What’s changed since Buffy?

Part of my PhD research is looking at a certain time period; in this case it’s the last decade. But I also need to look at material prior to this to understand the change, if there is one. Lately I’ve been watching Buffy the Vampire Slayer (season 4) which was made in 1999. Firstly, the fact that it was 13 years ago yet I remember seeing bits of it on TV makes me feel old. But that’s not really the point.

I’m wondering just how much vampires and monsters have changed in the last 13 years – the whole point in my research at the moment is that they have and this change explains shifts in attitudes and beliefs. With Buffy, Mmm....vampyit appears that the primary change is the aesthetics of vampires. Whedon’s vampires like to distinguish themselves by having a weird, uber-monstrous look about them that just screams ‘I’m dangerous’. Quite like the vampires in The Lost Boys (1987). For a lot of the vampires, they adopt this face when in full-on killer mode and return to their normal, broody selves the rest of the time. Undoubtedly this was probably because of the appeal of Angel and Spike to female fan-bases (though Spike’s accent really is awful at some points…but who I am to criticise? I couldn’t pull off an American accent).

Buffy pre-millennium was an interesting thing. The CGI and effects alone are worth watching just to see how far we’ve come. But, I digress. These monsters (another thing – there aren’t that many vampires, considering the title of the show…) are firmly divided from the humans, unlike today’s crop of the evil undead who are desperate to mingle and assimilate with the rest of us mere mortals. Their appearance for starters clearly sets them apart – although they may look normal at some points (see previous paragraph for ‘why’..), they cannot hide their true nature when they get all blood-thirsty. Added to that is the fact that they can only come out at night (unlike the vampires in The Vampire Diaries and Twilight). This reinforces the old divide of daylight=good/nighttime=evil. These demons and vampires are also backed up by religious-type myth and folklore, rather than some clever explanation of why they exist, unlike the various films that offer a ‘scientific’ explanation for the existence of the figure. The whole concept of the ‘slayer’ is one that is mystical and treated as a myth (as we see in season 4) and when confronted by men of science, mythical ends up overpowering science, even going as far to show the evils of it.

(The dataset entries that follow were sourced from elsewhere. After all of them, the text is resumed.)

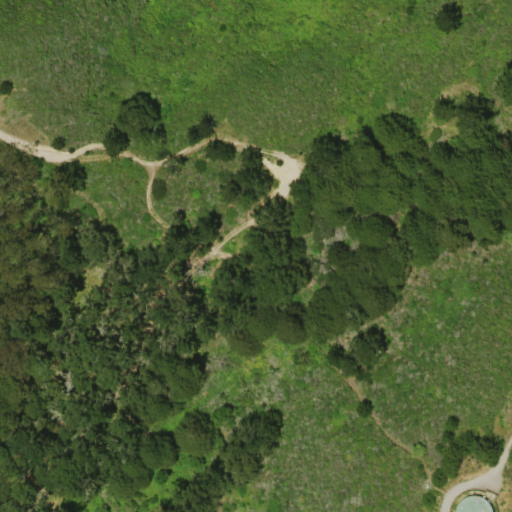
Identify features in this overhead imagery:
road: (75, 150)
road: (276, 197)
road: (332, 364)
road: (483, 478)
building: (472, 504)
building: (473, 504)
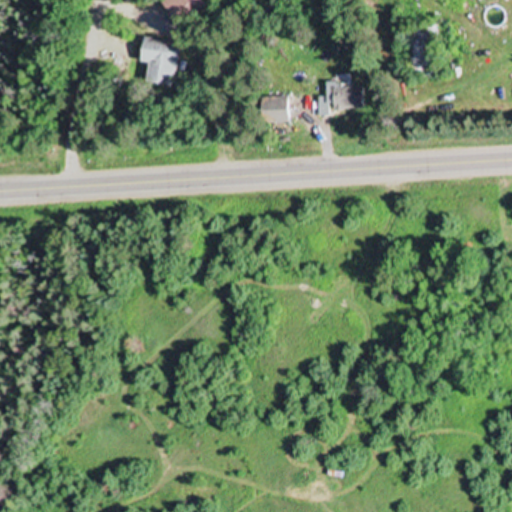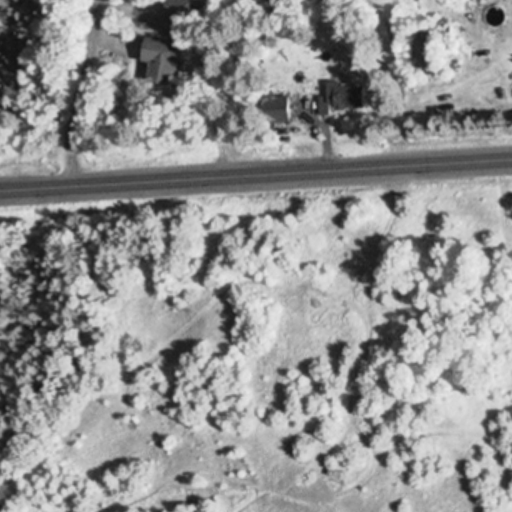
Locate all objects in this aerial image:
building: (461, 0)
building: (181, 10)
building: (423, 53)
building: (157, 62)
building: (340, 100)
building: (272, 112)
road: (256, 175)
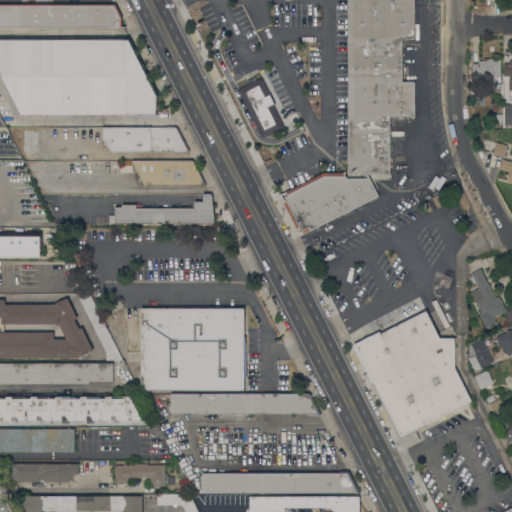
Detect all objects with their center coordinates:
building: (58, 14)
building: (59, 15)
road: (483, 23)
road: (241, 43)
road: (289, 68)
building: (485, 68)
building: (488, 69)
building: (508, 69)
road: (327, 71)
building: (507, 71)
building: (75, 76)
building: (76, 76)
building: (376, 79)
building: (260, 107)
building: (261, 107)
building: (494, 109)
building: (362, 111)
building: (507, 113)
building: (495, 118)
road: (457, 128)
building: (142, 138)
building: (143, 139)
building: (29, 143)
building: (31, 144)
building: (500, 148)
building: (499, 149)
road: (136, 154)
building: (126, 167)
building: (506, 167)
road: (421, 169)
building: (506, 169)
building: (167, 172)
building: (168, 173)
road: (6, 198)
building: (325, 198)
building: (166, 213)
building: (165, 214)
road: (5, 223)
road: (6, 230)
road: (508, 230)
building: (20, 245)
building: (20, 246)
road: (251, 254)
road: (421, 254)
road: (277, 255)
road: (231, 265)
road: (99, 271)
road: (177, 291)
road: (67, 295)
building: (484, 297)
building: (486, 299)
building: (101, 328)
building: (40, 330)
building: (41, 331)
road: (463, 339)
building: (505, 341)
building: (506, 342)
building: (192, 348)
building: (193, 349)
building: (477, 352)
building: (479, 354)
building: (511, 364)
building: (511, 365)
building: (56, 371)
building: (56, 372)
building: (412, 372)
building: (413, 373)
building: (482, 378)
building: (484, 379)
road: (47, 386)
building: (490, 398)
building: (241, 402)
building: (243, 403)
building: (497, 406)
building: (68, 408)
building: (68, 408)
building: (505, 422)
road: (483, 424)
building: (508, 434)
building: (37, 439)
building: (37, 439)
road: (190, 449)
road: (70, 454)
road: (404, 459)
building: (44, 471)
building: (43, 472)
building: (140, 472)
building: (143, 473)
building: (275, 481)
building: (278, 483)
road: (42, 488)
road: (507, 492)
building: (177, 501)
building: (82, 502)
building: (302, 502)
building: (304, 503)
road: (400, 510)
building: (507, 510)
building: (508, 510)
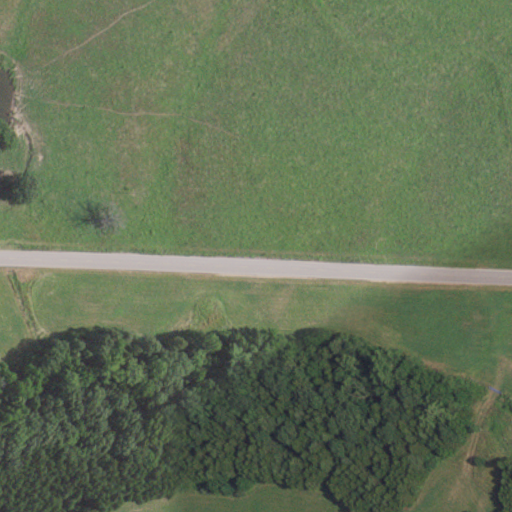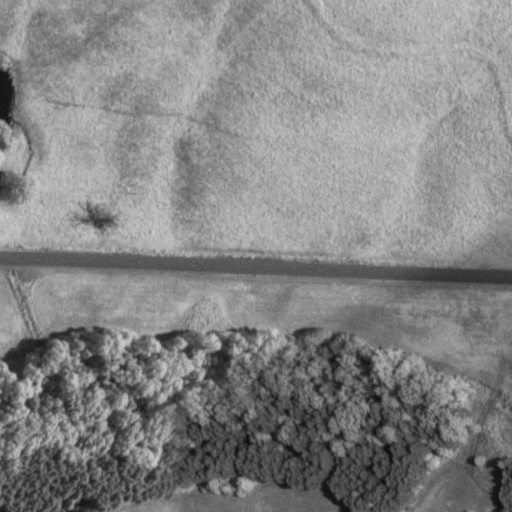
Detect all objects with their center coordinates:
road: (256, 266)
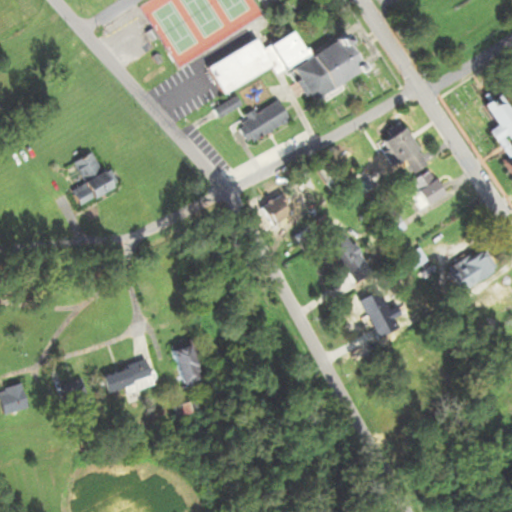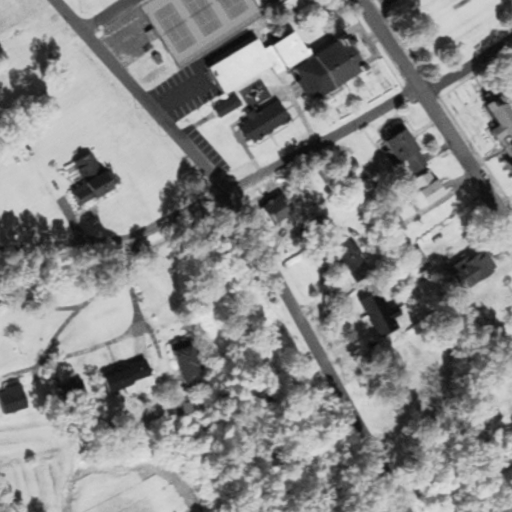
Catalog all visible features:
building: (265, 1)
building: (85, 5)
road: (104, 15)
building: (285, 52)
building: (249, 62)
road: (466, 62)
building: (236, 67)
building: (321, 69)
building: (223, 108)
road: (435, 114)
building: (496, 120)
building: (259, 123)
building: (398, 152)
road: (281, 161)
building: (509, 164)
building: (88, 180)
building: (422, 190)
building: (272, 212)
road: (254, 236)
road: (72, 242)
building: (343, 257)
building: (467, 271)
road: (87, 299)
building: (490, 300)
building: (376, 315)
building: (181, 366)
building: (412, 373)
building: (122, 377)
building: (72, 398)
building: (9, 400)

That’s another big thing – whilst vampires historically have been the ultimate evil, and even though they still are (mostly) in Buffy, the humans are also shown to be equally as monstrous, which is a trend currently at play in contemporary shows such as True Blood and Being Human. The Big Bad in season 4 is a monster created by megalomaniac scientists – showing the evils of power and corrupt authority (in one form, anyhow). Here, humans are the evil ones – the source of evil itself. It’s almost as if Whedon was trying to show our tendency for self-destruction, and that the real demons were within us. It was surprising to see that really, not much has changed in terms of the main themes and issues. Yes, we may have vampires in schools, walking around in daylight, and more preoccupied with a romantic interest than the blood of others. But they’re just out of the coffin. They define us by their differences to humanity. It’s our desire to understand just what ‘humanity’ entails that remains the same.